De todo ello obtuve datos que resultaron de gran utilidad. Hube de realizar cambios en el equipo tras este viaje: tuve que variar el tipo de «pulka», la ropa, el saco…, incluso el sistema que llevaba para defenderme del oso polar. Como permanentemente debía vigilar el peso que habría de transportar, busqué una forma ágil y rápida para defenderme prescindiendo de la tradicional escopeta.
El oso polar después del invierno está muy hambriento y resulta extremadamente peligroso, por lo que es obligatorio ir armado cuando uno se aleja unos pocos kilómetros de las zonas habitadas. Buscando un medio de defensa lo más ligero posible, descarté desde el principio un arma de fuego, decantándome por un arco de poleas con unas flechas de caza. Estuve practicando y perfeccionando su uso durante meses; pero, una vez sobre el terreno, no me funcionó, ni resultó eficaz, debido al viento y a que los materiales se deterioraron rápidamente por las bajas temperaturas.
Otros aspectos del equipo que tenía que cuidar fueron el tipo de fogón y los combustibles, la frecuencia y el tipo de radio para comunicarme con el exterior, así como la mecánica y los pequeños detalles del trabajo del día a día: cómo comer, cómo cocinar y qué tipo de liofilizados me resultaba más agradable para poder configurar un menú atractivo y variado, ya que mi dieta era bastante monótona y debía incluir todos los nutrientes, vitaminas y calorías necesarias para una alimentación completa en las condiciones en las que me encontraría.
En cada avituallamiento recibía la comida para veinte días, por lo que debía de escoger y organizar los alimentos para romper la monotonía hasta el siguiente. Era importante no sólo pensar en las características de una dieta saludable, sino también en disfrutarla, porque lo contrario podría mermar mi motivación y, en consecuencia, provocar una desidia hacia la comida, con lo que me alimentaría cada vez menos, lo que supone un grave riesgo en circunstancias tan extremas.
A través de diversos ensayos y de poner a prueba muchas teorías, pude potenciar algunos aspectos, descartar otros, y surgieron nuevas ideas y técnicas.
ÚLTIMOS PREPARATIVOS
El 20 de febrero de 1992, parto con mi equipo desde Barcelona en dirección a Montreal, y llego unos días después a la base canadiense de Resolute Bay, donde el equipo de apoyo y seguimiento instaló el campamento base. Desde este punto vigilaban mi situación y el rumbo a través de una radio portátil y una baliza que se transmitía mi posición vía satélite.
Permanecí varios días ultimando los detalles logísticos y de material y tomé contacto con los habitantes de Resolute Bay. Esta ciudad era el último vestigio humano antes de adentrarme en el océano Glacial Ártico. No llega a 170 habitantes, y más de la mitad son inuits; hasta hace poco no conocían la rueda y, sin embargo, en la actualidad se trasladan con los más modernos medios de locomoción sobre nieve.

★ ★ ★ ★

TAREAS A REALIZAR:
A - Conteste brevemente a estas preguntas sobre el fragmento:
(i) ¿Qué medio de defensa contra el oso polar se eligió en lugar de un arma de fuego?
(ii) ¿Para cuántos días era la comida recibida en cada avituallamiento?
(iii) ¿Cuántos habitantes tiene Resolute Bay?
B - Prosiga el relato de la expedición ártica a partir de la última oración del fragmento.

MATERIAL:
★ ★ ★ ★

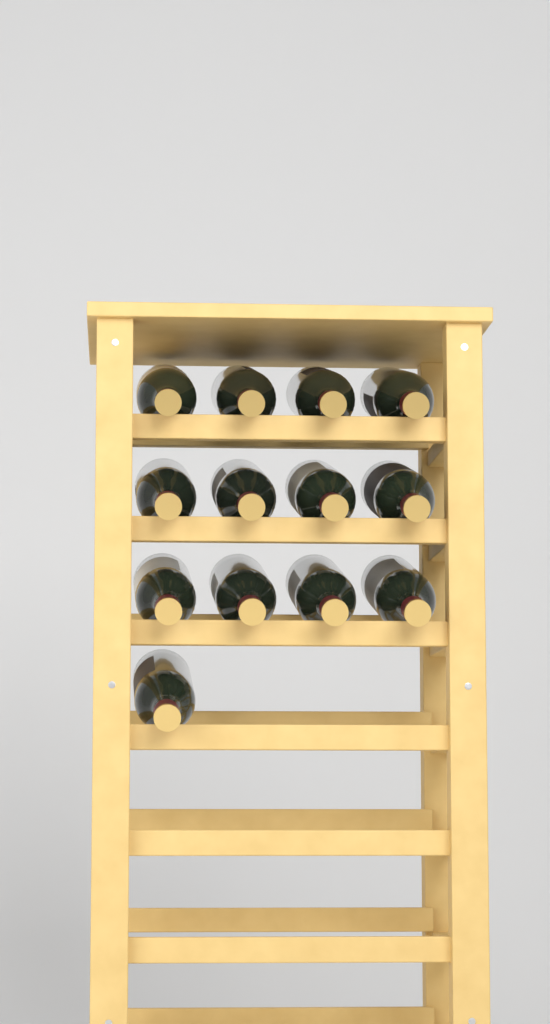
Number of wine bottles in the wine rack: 13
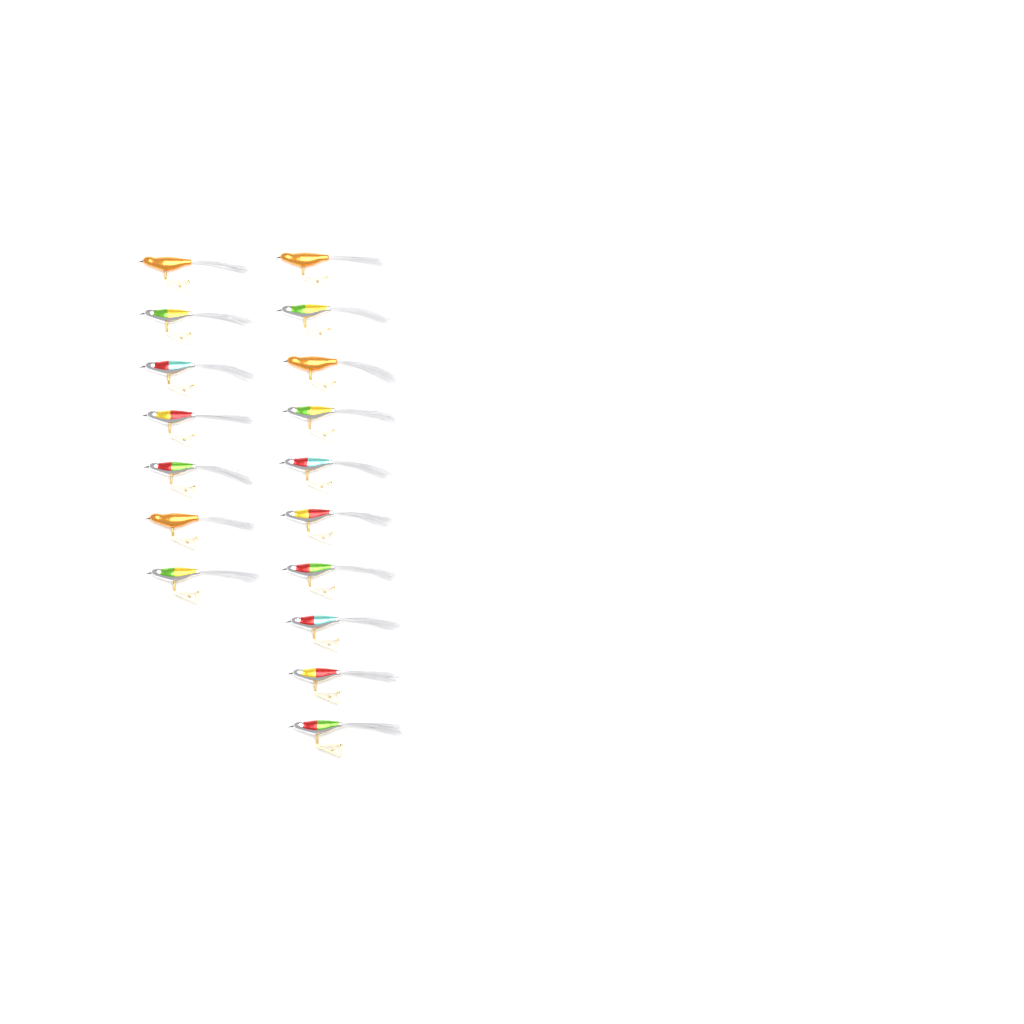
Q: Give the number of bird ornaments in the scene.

★ ★ ★ ★

SOLUCIONES:
A -
(i) Un arco de poleas con flechas de caza.
(ii) Para veinte días.
(iii) No llega a 170 habitantes.

B -
Lo que más me sorprendió de ellos es su increíble capacidad para sobrevivir en aquella zona, su inagotable energía y su actitud amistosa. La convivencia con ellos la recuerdo como un intercambio de cultura, de objetos, de ideas y de grandes relatos.
Es grato saber que en los tiempos que vivimos todavía podemos encontrar personas de inteligencia humilde, gran honradez y extraordinario sentido del humor. Llama la atención la forma en que se expresan, sus pocas afirmaciones generalizadas o abstractas al hablar y su entusiasmo por lo práctico, lo particular, lo concreto.
Tener la oportunidad de intercambiar mis conocimientos con alguien que sabía unas cuantas cosas sobre supervivencia fue todo un alivio. Precisamente por ello poseen la cualidad de sentir una extravagante satisfacción por el hecho de estar vivos, y les alegra encontrarla en otras personas que comparten ese sentimiento.
A las afueras de Resolute Bay instalé un campamento provisional, con el fin de pasar unas semanas a modo de aclimatación, ensayando las rutinas diarias que me proporcionarían una mejor adaptación al Ártico. Puse a prueba la resistencia del material especialmente diseñado para resistir temperaturas inferiores a los 50º bajo cero.
Llevaba tornillos de hielo: son especiales, ya que pueden enroscarse en la superficie helada para anclar la tienda sobre la banquisa ártica. La tienda tenía varillas de fibra de carbono, que conforman su estructura. La «pulka» estaba realizada a la medida del saco, con una longitud de 2,6 metros; construida con fibra de carbono y kevlar, pesaba sólo dos kilos. El saco de dormir incorporaba una plancha rígida aislante, por lo que no podía plegarse. El peso total era de sesenta kilos, entre material, combustible y alimentos en la «pulka».
Las semanas que transcurrieron durante mi aclimatación tomé conciencia de dónde me encontraba y empecé a vislumbrar las dimensiones del entorno en el que en pocos días me adentraría. Sobrepasó todo cuanto me había imaginado… ¡El Ártico es muy serio!
Cuando has estado muchos años en situaciones extremas debido al tipo de expediciones como las que realicé en el Himalaya, en cotas por encima de los 7.000 y 8.000 metros, llega un momento en que dominas el entorno. Pero el Ártico es diferente; las condiciones no son las de una montaña. Todo es «extremo», es frío, es alejamiento, es aislamiento, es hostil… por lo que se requiere un planteamiento nuevo, innovador. Pero, por encima de todo, has de verlo, has de probarlo, has de estar allí, para sacar cualquier tipo de conclusión.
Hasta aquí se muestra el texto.